= Beginning of Section =

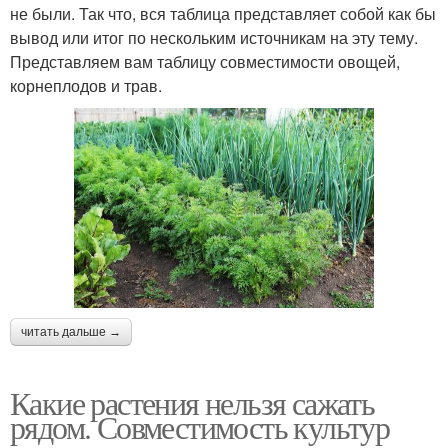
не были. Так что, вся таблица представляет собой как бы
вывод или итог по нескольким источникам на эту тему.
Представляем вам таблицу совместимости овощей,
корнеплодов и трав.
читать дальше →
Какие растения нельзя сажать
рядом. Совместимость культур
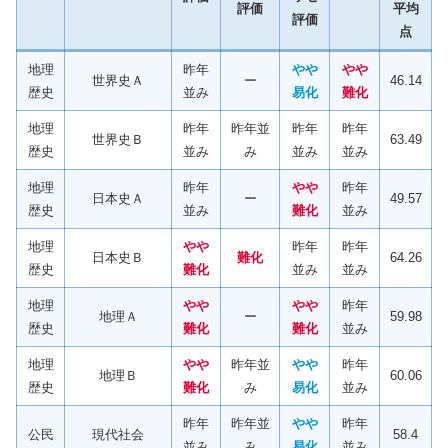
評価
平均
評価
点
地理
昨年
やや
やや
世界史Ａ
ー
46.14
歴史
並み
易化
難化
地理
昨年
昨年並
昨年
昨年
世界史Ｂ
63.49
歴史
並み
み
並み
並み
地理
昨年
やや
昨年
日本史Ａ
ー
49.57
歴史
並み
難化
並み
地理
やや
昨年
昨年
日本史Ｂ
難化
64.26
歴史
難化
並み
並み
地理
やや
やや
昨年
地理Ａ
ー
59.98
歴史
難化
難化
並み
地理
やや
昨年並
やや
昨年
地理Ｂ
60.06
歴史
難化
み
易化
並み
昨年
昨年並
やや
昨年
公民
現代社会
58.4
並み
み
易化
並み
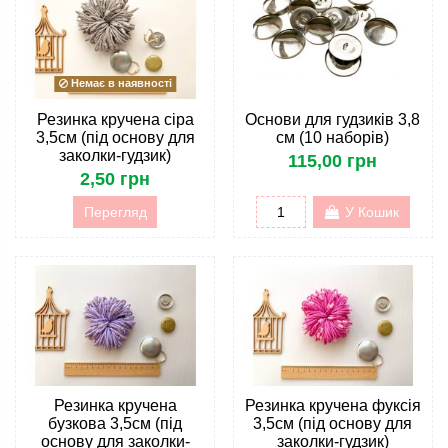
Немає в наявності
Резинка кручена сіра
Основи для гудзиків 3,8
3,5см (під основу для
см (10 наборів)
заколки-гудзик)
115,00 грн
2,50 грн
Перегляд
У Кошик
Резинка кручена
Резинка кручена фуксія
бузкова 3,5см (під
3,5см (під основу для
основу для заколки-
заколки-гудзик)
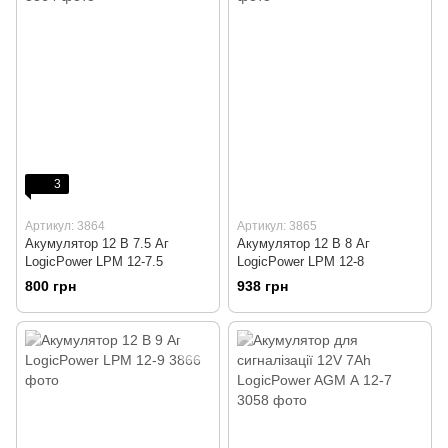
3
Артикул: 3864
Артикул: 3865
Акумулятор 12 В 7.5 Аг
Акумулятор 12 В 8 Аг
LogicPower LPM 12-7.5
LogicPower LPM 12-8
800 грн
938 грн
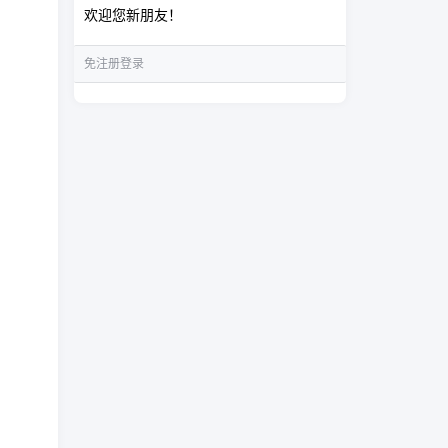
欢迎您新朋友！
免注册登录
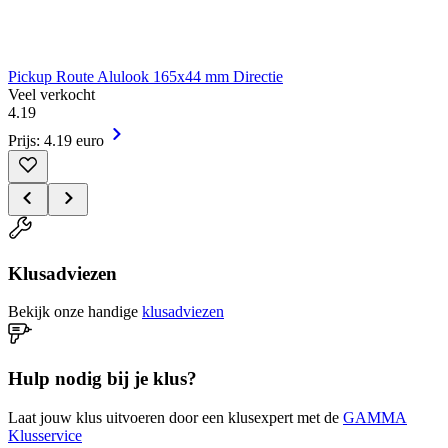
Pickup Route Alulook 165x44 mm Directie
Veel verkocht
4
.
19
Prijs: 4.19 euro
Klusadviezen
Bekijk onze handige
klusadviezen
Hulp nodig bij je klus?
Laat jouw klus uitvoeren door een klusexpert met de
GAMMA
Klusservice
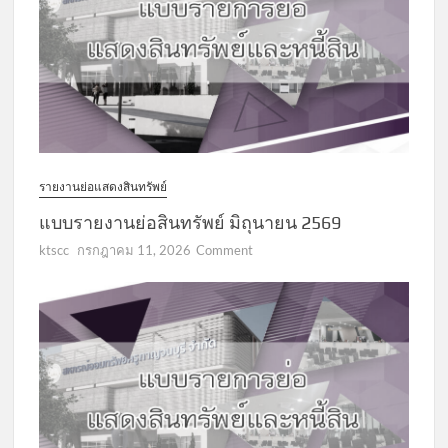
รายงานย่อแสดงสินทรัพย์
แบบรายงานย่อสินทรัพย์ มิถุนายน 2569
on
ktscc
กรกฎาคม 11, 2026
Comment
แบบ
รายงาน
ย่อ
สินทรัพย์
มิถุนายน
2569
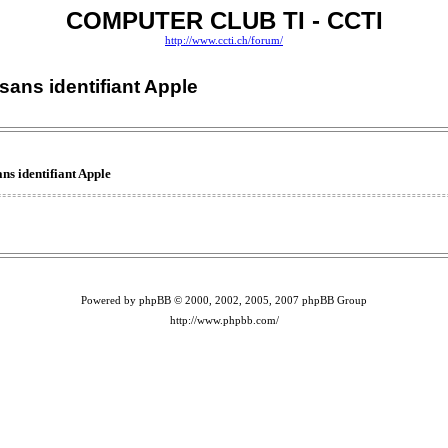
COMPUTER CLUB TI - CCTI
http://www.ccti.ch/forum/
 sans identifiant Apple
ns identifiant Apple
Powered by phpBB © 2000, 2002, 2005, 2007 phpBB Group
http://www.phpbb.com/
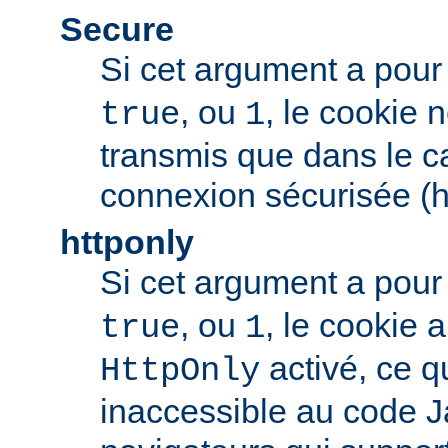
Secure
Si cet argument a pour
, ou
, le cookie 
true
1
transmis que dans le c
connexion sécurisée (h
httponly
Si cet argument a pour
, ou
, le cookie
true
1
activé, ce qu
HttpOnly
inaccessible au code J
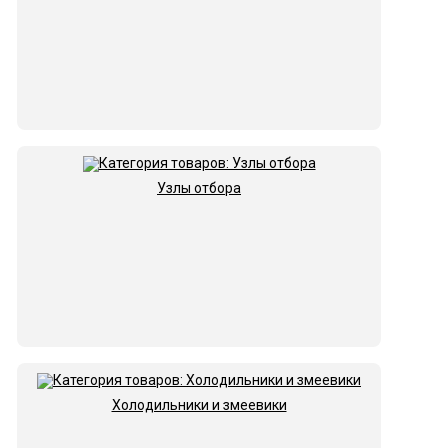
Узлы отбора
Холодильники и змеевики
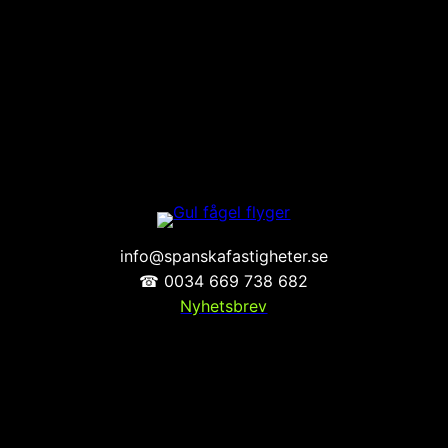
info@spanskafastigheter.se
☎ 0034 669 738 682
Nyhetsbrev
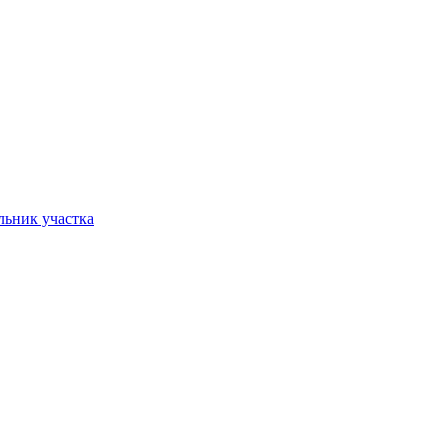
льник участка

= End of Section =
= Beginning of Section =

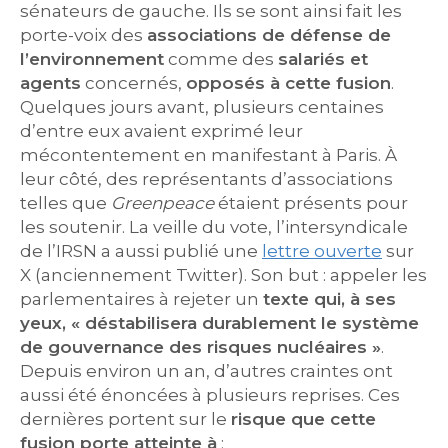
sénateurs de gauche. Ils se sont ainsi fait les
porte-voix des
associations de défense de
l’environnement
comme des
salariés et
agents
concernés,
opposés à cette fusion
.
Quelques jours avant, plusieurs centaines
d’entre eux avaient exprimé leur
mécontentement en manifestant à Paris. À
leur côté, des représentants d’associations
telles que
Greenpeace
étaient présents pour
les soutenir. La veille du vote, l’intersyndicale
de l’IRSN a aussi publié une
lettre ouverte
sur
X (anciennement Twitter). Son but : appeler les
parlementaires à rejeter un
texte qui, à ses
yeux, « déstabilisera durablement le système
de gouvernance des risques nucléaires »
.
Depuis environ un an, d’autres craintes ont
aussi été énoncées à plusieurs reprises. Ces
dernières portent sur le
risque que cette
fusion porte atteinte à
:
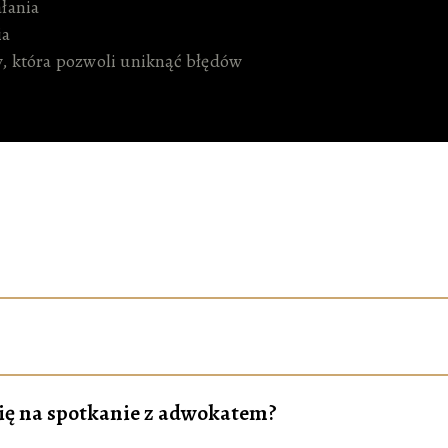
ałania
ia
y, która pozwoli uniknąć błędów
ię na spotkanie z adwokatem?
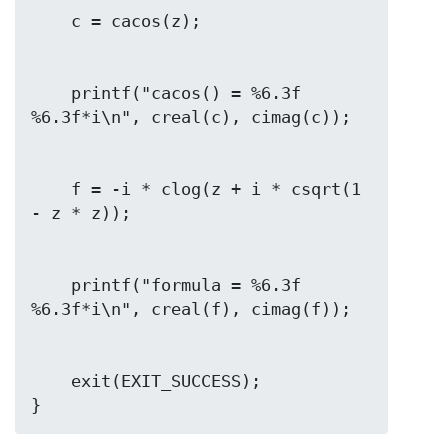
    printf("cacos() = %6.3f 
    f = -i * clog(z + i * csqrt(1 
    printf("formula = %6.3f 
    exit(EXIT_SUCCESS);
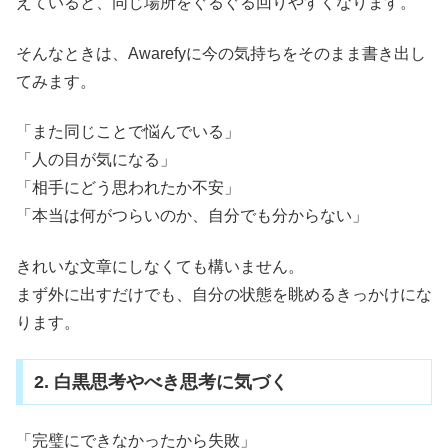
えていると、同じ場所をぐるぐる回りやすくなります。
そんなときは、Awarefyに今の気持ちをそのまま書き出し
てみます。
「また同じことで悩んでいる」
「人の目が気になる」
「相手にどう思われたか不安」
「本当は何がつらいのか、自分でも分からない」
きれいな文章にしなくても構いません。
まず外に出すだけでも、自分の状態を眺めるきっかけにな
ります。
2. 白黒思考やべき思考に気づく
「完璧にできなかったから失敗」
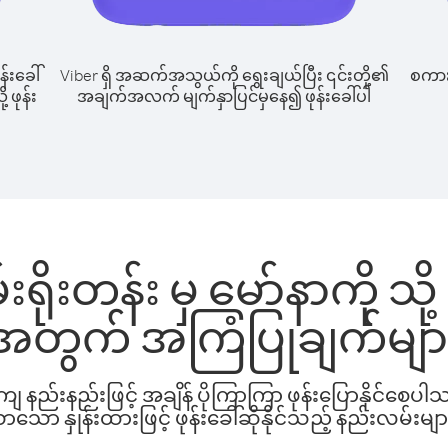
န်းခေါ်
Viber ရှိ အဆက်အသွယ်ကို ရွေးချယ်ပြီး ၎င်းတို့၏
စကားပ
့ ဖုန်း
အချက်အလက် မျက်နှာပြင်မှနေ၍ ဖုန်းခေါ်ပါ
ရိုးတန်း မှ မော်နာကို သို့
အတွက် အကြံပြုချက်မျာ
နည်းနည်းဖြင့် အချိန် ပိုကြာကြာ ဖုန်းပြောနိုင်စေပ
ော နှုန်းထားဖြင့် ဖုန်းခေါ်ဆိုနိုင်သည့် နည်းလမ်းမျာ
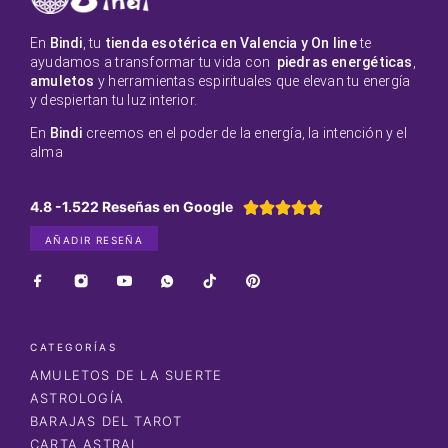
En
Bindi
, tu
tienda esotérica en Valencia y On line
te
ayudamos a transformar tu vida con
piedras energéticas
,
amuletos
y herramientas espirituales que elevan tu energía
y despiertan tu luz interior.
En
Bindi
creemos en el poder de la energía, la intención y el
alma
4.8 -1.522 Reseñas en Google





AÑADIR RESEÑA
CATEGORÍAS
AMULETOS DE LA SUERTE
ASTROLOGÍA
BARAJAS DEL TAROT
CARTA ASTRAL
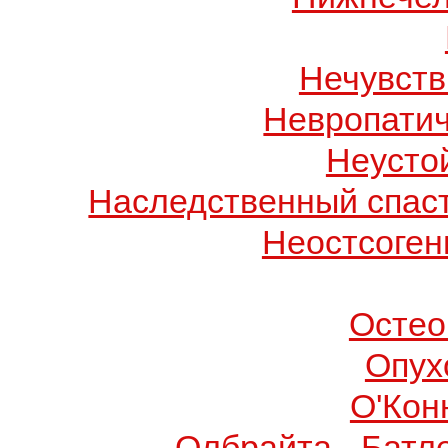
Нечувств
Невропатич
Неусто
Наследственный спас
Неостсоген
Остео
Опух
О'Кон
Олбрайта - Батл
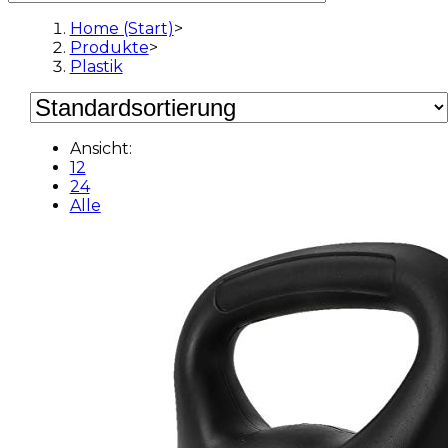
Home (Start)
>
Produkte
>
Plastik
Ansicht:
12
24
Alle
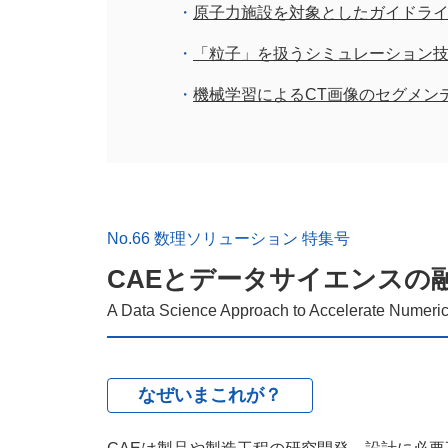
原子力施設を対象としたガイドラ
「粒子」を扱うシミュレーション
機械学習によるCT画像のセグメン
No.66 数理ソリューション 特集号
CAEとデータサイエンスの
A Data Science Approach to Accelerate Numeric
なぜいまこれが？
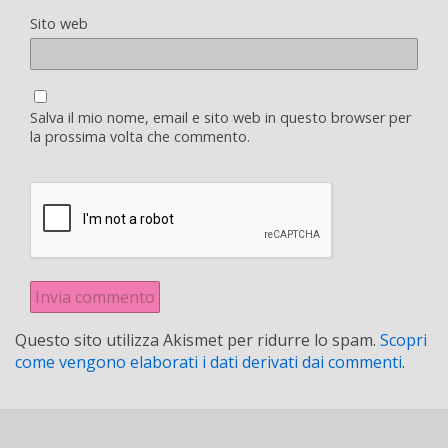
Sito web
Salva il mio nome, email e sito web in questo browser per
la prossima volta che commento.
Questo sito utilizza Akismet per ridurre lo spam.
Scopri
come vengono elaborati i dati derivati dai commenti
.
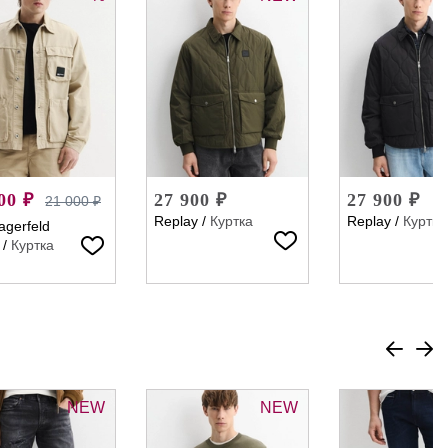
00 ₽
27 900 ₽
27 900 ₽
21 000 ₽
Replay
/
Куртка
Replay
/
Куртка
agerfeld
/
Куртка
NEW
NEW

= End of Section =

Using the material above, return every line that holds the string "Акумулятор".

Акумулятор 12 В 7.5 Аг
Акумулятор 12 В 8 Аг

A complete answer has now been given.